27/08/2024
"NEXT" pay ruling tpday - 50 years ago Shirley was the only female shop employee of Dixons selling cameras and TVs etc - all the other women/girls across the country were either not classed as counter sales team members even if they did assist customers (a male assistant had to complete the sale) or only had backroom jobs. She was a very competent photographer and the manager of the branch on The Moor, Sheffield, hired her as a camera salesperson (she had little to do with hifi and TV). She did very well and often earned more than I did as a newspaper trainee. But she was still paid less then her male colleagues, even though she shared all the work. The shop staff decided to threaten industrial action (exactly what I'm not sure) and supported her claim to equal pay. The national management rested their case on her inability as a woman to lift and handle then large packages of stock which had to be offloaded. These were taken to a first floor store-room and for speed, the staff formed a chain and passed (almost threw, but not as this was precision equipment) boxes up the stairs without them touching the ground or anyone having to lug them up stairs and then go back down. It was a quick employee-invented solution. When the management visited to review Shirley's claim that women should be equally paid, she took her place in chain to prove that a girlie could indeed heft 25 kilo boxes on a hand to hand chain.
She got her equal pay and so did all Dixons female shop counter sales staff from then on. She also learned a lot from experienced staff there like Fred (the most senior or longest-serving) and enjoyed working with contemporary young staff like Ian Chapman, though she didn't work there for very long. The customer she remembered best for his charm - and for making a beeline for the glamorous girl salesperson - was Freddie "Ate My Hamster" Starr, who she said was the politest entertainer she ever met (and we knew a good many) and unlike many didn't try to hit on her.
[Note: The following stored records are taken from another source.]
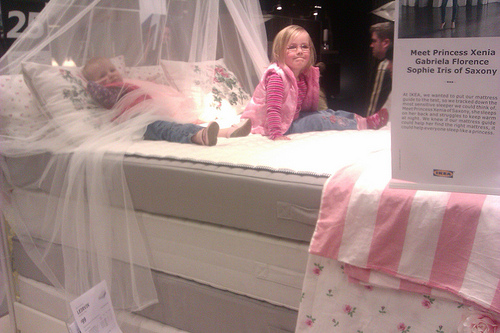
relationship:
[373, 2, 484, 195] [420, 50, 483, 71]
sign with text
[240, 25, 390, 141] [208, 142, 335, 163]
child sitting on bed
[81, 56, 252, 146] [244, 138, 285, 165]
baby lying back on bed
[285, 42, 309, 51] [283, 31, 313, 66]
glasses on a face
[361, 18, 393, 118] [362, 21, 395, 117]
side of a man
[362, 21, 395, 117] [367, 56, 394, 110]
man in a jacket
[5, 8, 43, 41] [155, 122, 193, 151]
number 25 on a number 25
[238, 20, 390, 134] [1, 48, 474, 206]
girl on bed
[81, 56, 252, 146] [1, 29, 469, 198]
baby laying on bed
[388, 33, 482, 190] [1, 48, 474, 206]
sign on bed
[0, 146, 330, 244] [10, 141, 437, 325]
mattresses stacked in pile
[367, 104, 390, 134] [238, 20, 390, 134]
shoes on girl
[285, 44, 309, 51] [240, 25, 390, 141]
glasses on child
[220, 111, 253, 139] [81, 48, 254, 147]
shoe on girl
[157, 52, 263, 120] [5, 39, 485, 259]
pillow on bed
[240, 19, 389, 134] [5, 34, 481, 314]
child on bed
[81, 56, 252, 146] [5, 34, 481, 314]
baby on bed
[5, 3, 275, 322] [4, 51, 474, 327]
fabric draped over bed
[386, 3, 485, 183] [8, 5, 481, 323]
sign on bed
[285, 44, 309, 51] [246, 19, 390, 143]
glasses on child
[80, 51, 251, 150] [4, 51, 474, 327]
baby on bed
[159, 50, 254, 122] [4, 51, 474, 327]
pillow on bed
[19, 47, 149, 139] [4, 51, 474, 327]
pillow on bed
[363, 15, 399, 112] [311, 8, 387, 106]
man in back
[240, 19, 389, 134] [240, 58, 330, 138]
child wearing jacket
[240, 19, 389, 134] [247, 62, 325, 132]
child wearing jacket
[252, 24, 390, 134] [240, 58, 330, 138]
child wearing jacket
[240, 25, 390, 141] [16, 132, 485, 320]
child on bed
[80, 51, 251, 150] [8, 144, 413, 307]
baby on bed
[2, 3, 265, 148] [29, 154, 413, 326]
canopy over bed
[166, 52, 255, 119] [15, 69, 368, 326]
pillow on bed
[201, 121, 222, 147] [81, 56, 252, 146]
shoe on baby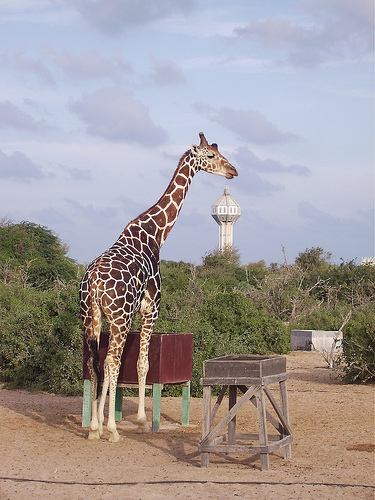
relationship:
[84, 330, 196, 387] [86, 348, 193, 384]
box has water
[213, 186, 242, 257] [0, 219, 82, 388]
tower over tree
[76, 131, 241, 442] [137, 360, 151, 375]
giraffe has knee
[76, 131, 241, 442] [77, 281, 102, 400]
giraffe has tail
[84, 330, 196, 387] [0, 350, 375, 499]
box in sand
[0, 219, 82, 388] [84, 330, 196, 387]
tree near box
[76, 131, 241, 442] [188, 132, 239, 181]
giraffe has head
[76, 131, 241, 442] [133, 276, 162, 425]
giraffe has leg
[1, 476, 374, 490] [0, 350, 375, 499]
shadow on sand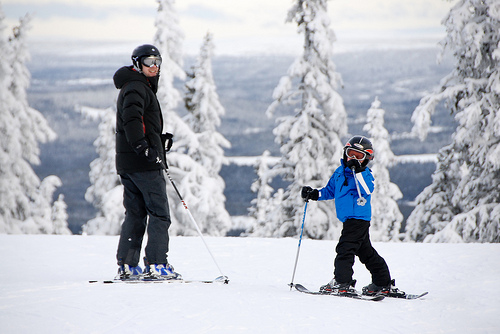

I do not know whether this Dixons initiative lasted, but in 1981 when she became co director of the Minolta Club of Great Britain with me, she peraused Minolta UK to offer a place on our one-week photo training holiday in Tunisia as a prize for the best Dixons counter staff Minolta sales record of the season. I've forgotten the young salesman's name but he was a real photo enthusiast and a good addition to our mixed party of old and young, male and female, beginner to expert tourists.